Although there are 25 shipment points and destination terminals that already cover major European countries, and about the same number of terminals in China, UTLC ERA is looking for alternative transit routes in Europe and opportunities to expand their services to other such Asian countries as Japan, South Korea and Vietnam.
Last month in Shenzhen, Grom presented the Eurasian Rail Alliance Index at the 13th China International Logistics and Transportation Fair. ERAI is a composite index of the cost of transit container shipments in the Eurasian rail corridor across the territory of the Eurasian Economic Union between China and the EU.
He emphasizes that rail transit traffic through the East-West transportation corridor has become competitive, thanks to high delivery speed and optimal rates for freight transit services.
"If you ask me what is the future of trains - freight or passenger - I would say it is very reasonable to have combined trains," Grom says.
"I think it is a good idea to have fast-speed trains from China to Europe and vice versa, as it will bring perspectives for many industries in our common Eurasia. I also think it's a good idea to use the tracks for our railway which we are creating in Eurasia both for passenger trains and container trains," he adds.
There are already some promising projects under construction in Russia, with both China and Europe involved, which aim to provide new technology trains that could combine passengers and freight in one train, Grom says.

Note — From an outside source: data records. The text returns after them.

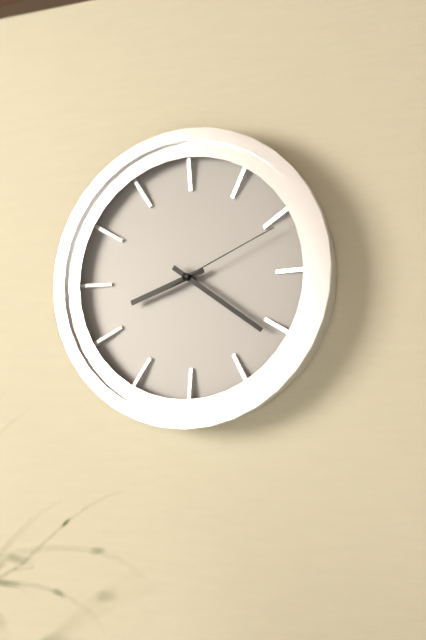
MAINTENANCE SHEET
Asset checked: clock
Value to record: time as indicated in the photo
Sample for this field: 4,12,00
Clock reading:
8,21,11
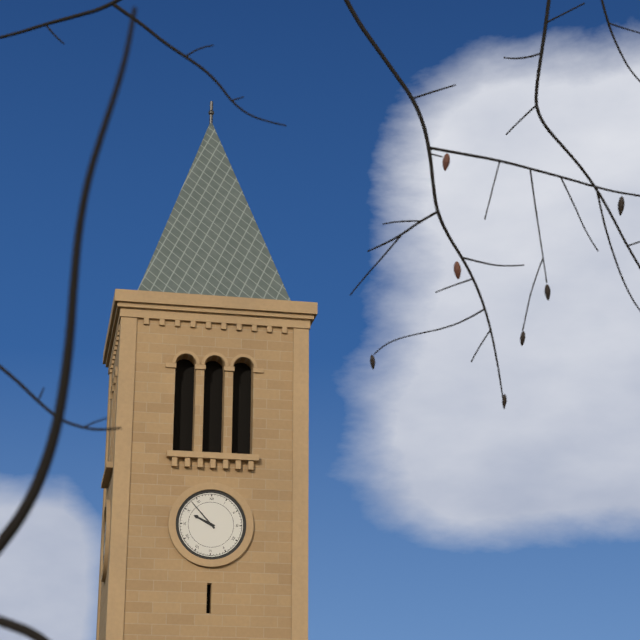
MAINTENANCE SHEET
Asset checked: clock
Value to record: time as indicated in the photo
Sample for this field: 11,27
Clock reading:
9,53
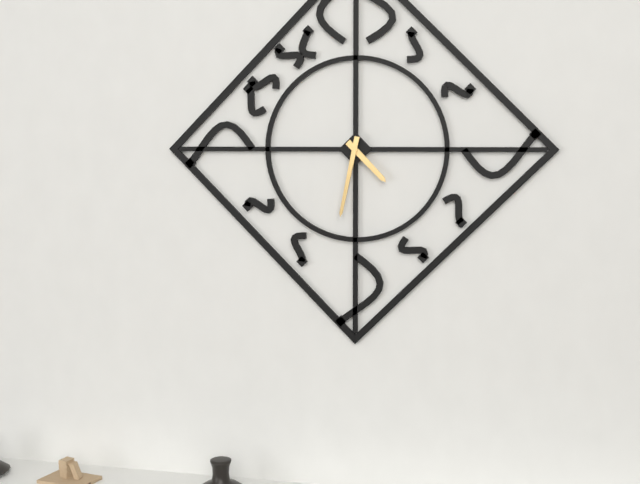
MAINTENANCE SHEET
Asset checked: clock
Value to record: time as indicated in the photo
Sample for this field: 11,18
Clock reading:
4,32
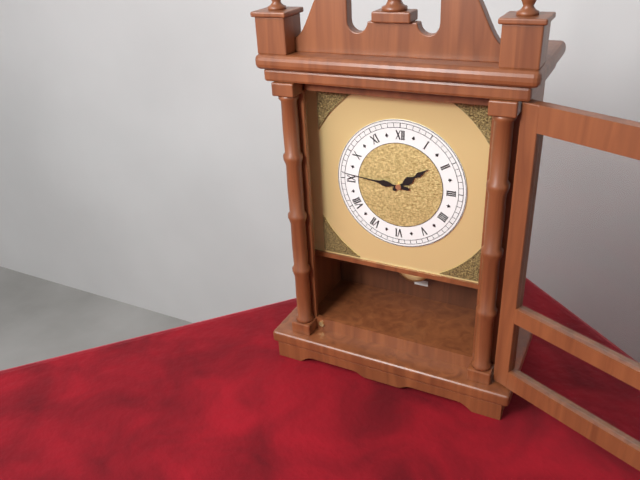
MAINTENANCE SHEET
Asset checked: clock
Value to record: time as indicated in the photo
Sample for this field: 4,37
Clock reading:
1,46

The 770-km-long Moscow-Kazan high-speed rail line is one example. It is expected to serve approximately 10.5 million passengers in its initial year of operation. The line's passenger and freight rolling stock will be jointly developed by Russian Railways, China Railway, Sinara and China Railway Rolling Stock.
Russia and China are currently building the Tongjiang-Russia Railway Bridge across the Heilongjiang River, known as the Amur River in Russia, which links the city of Tongjiang in northeast China's Heilongjiang province with Nizhneleninskoye, Russia.
The Chinese part of this first cross-river railway bridge between the two countries was completed in mid-October. The bridge, which uses a set of rails that can adapt to Russia's 1,520-mm and China's 1,435-mm track gauges, is expected to become a new international channel connecting China, Russia and Europe.
There is currently only direct freight rail service linking China and Europe. However, Belgium and China are working on a program to launch a passenger train line between Europe and China. The so-called Diamond Silk Road is to connect Antwerp and Shanghai by a passenger train running through 10 other cities including Brussels, Moscow, Ulaanbaatar in Mongolia and Beijing.
"If you ask me which is more important, passenger or cargo, I would definitely say passengers. Cargo is transited for the benefits of these passengers from these countries. These railway projects will boost connectivity not only in infrastructure but also in people-to-people communication," he says.
In Grom's mind, Eurasia is a region with unique advantages regarding competitiveness and connectivity. Due to booming trade along the new Silk Road, businesses and people in the region should establish relations on a personal level, he says.
"On the one hand, we are so different. But on the other hand, this difference between us has encouraged us to be connected even more. And it will offer opportunities for us - we are all neighbors - to know and learn about each other," he says.
In addition, Grom says: "We are all in one supply chain. It's very important to synchronize our developments. There is no value if someone will be ahead in this race.
"We all have to be winners. What I call 'win' is that we are playing on one team. To be the winners is to have us all involved, unite our efforts and work together for our common Eurasian future."